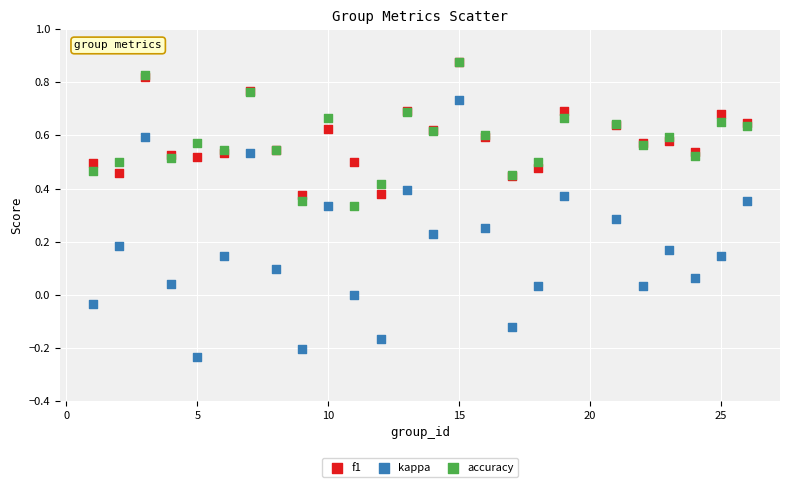

Which series contains the lowest Y value?

kappa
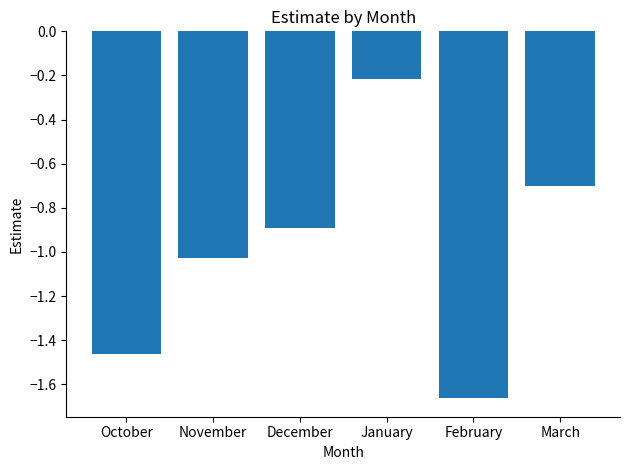

Are the bars horizontal?

No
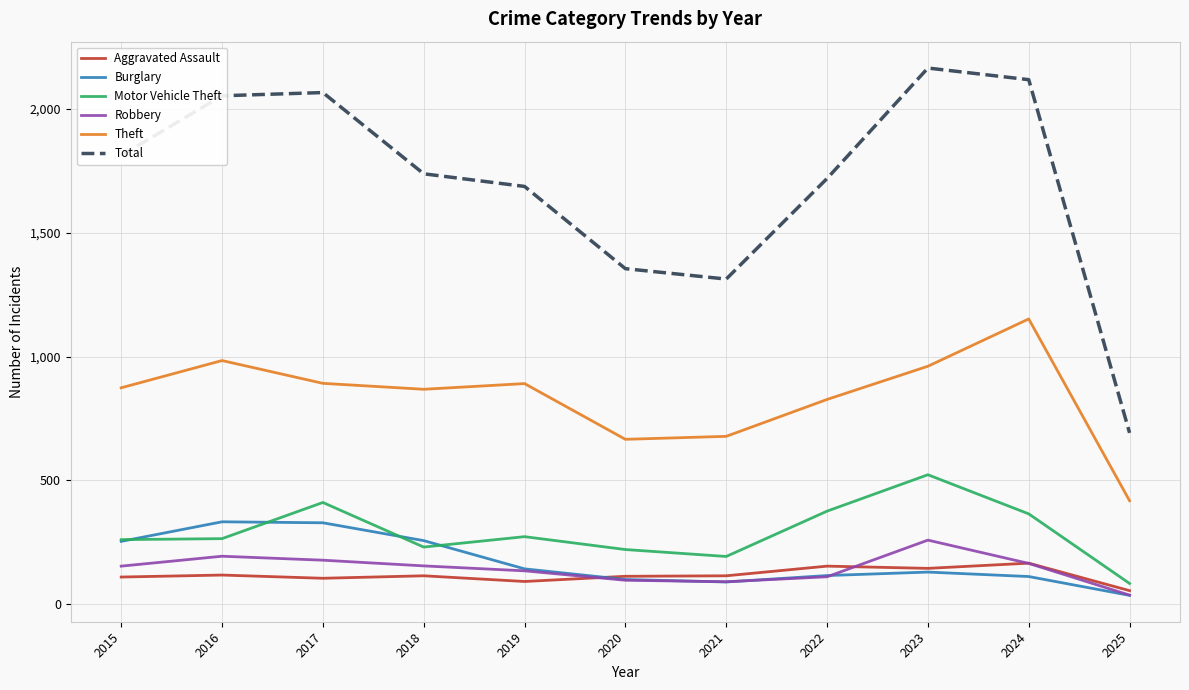

At which label is Theft closest to 785?

2022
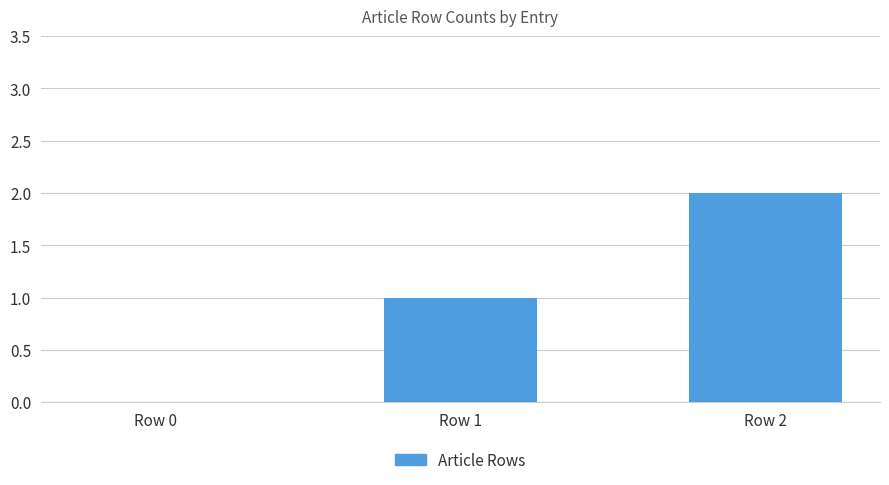

What is the change in value from Row 0 to Row 1?

+1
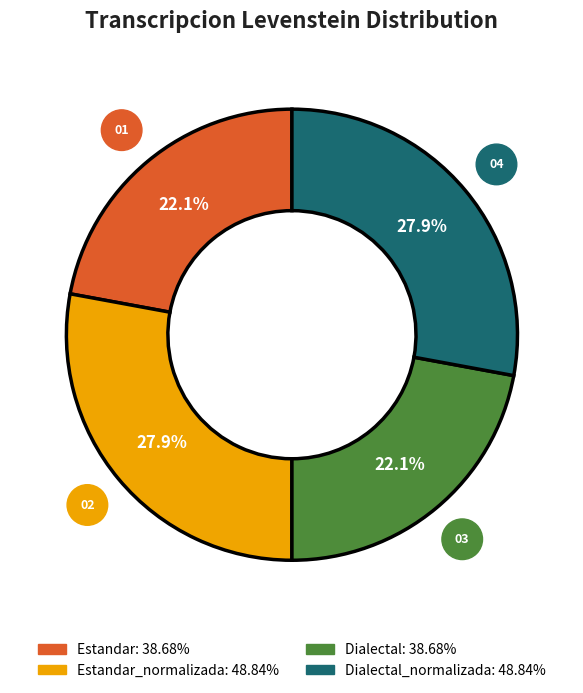

To the nearest percent, what is the average slice percentage?

25%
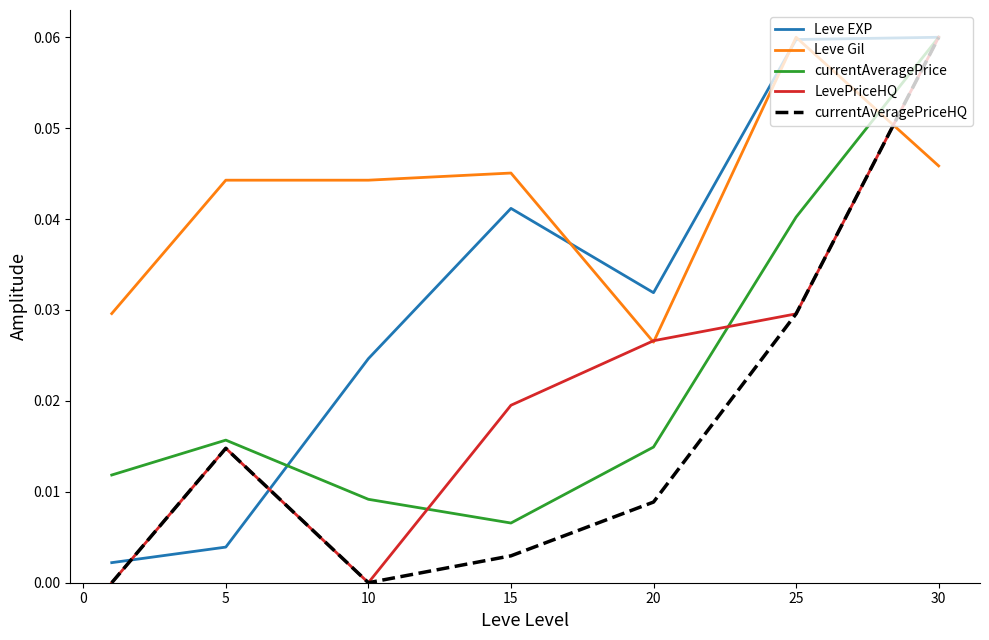

Which series has the largest total across all categories?

Leve Gil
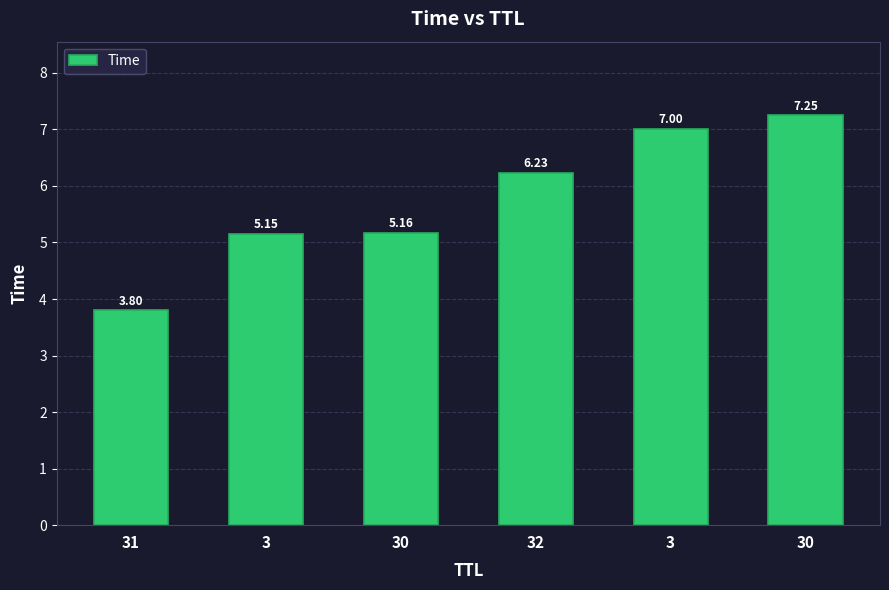

Reading right to left, list all the values displayed in this chart.

7.2	7.0	6.2	5.2	5.2	3.8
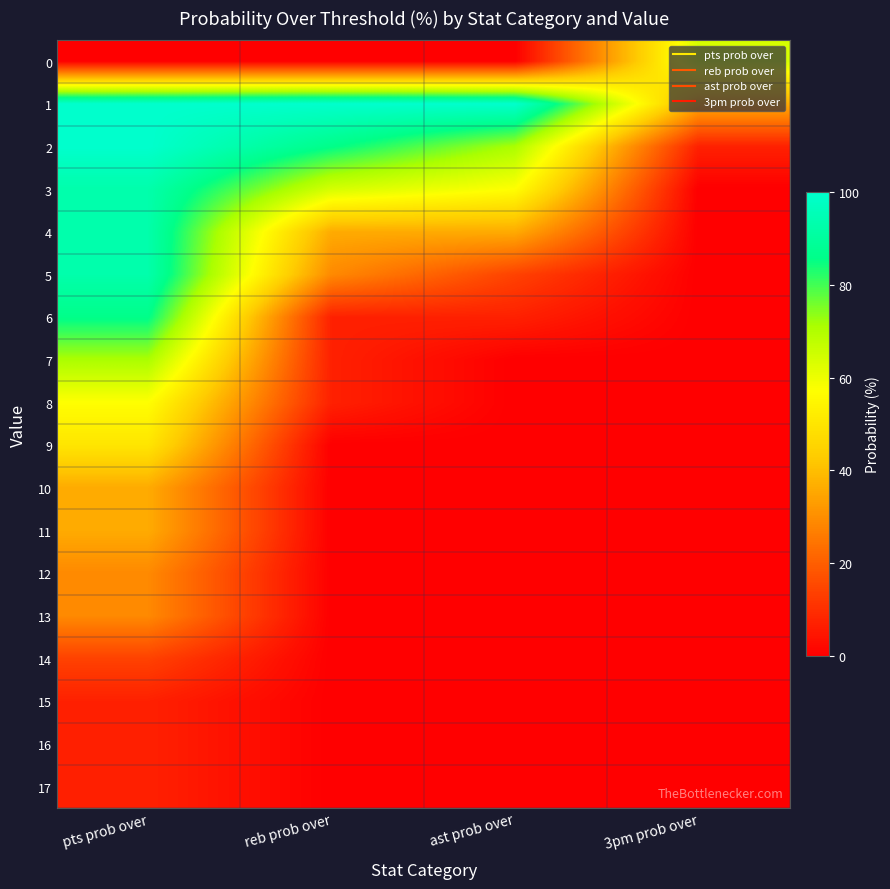

What is the total value across all series at 3pm prob over?

107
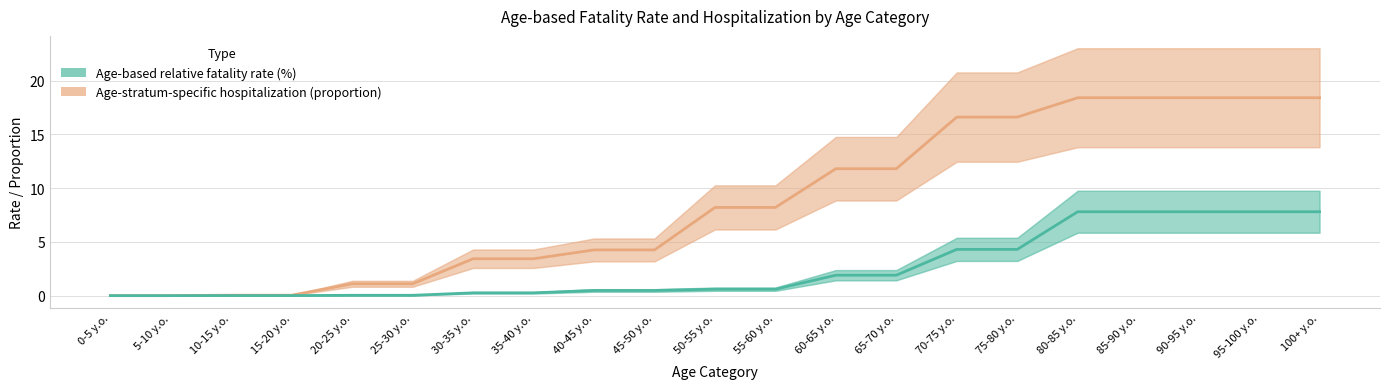

What is the difference between the maximum and minimum values in the Age-based relative fatality rate (%) series?

7.8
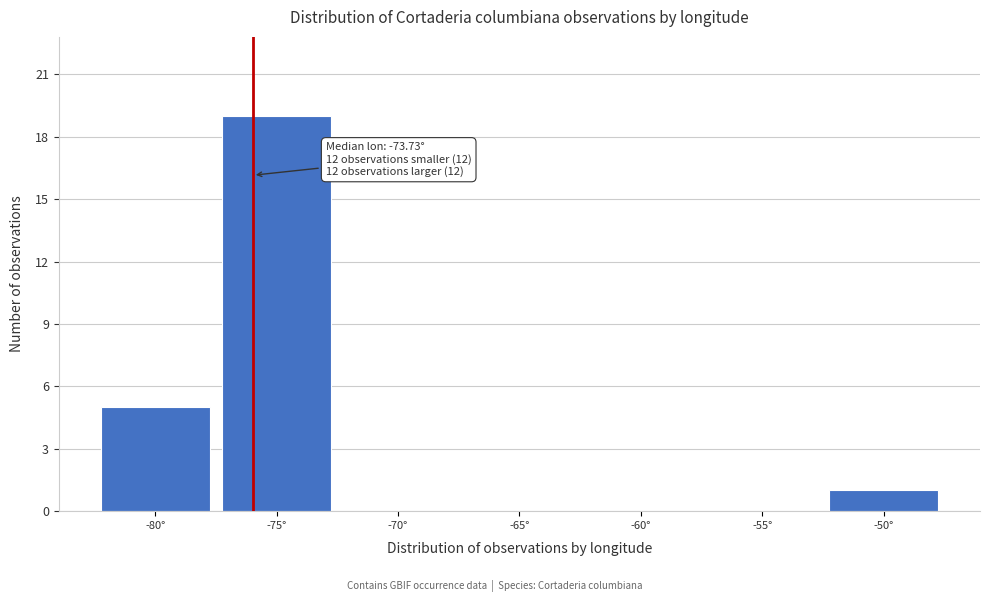

Reading left to right, list all the values displayed in this chart.

-80°=5	-75°=19	-70°=0	-65°=0	-60°=0	-55°=0	-50°=1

+---+

Rewrite every entry above with "series" swapped for "data set" and everything else kept the same. Leave the pictures out.

Which data set contains the lowest Y value?

kappa

Are the bars horizontal?

No

At which label is Theft closest to 785?

2022

What is the change in value from Row 0 to Row 1?

+1

To the nearest percent, what is the average slice percentage?

25%

Which data set has the largest total across all categories?

Leve Gil

Reading right to left, list all the values displayed in this chart.

7.2	7.0	6.2	5.2	5.2	3.8

What is the total value across all data set at 3pm prob over?

107

What is the difference between the maximum and minimum values in the Age-based relative fatality rate (%) data set?

7.8

Reading left to right, list all the values displayed in this chart.

-80°=5	-75°=19	-70°=0	-65°=0	-60°=0	-55°=0	-50°=1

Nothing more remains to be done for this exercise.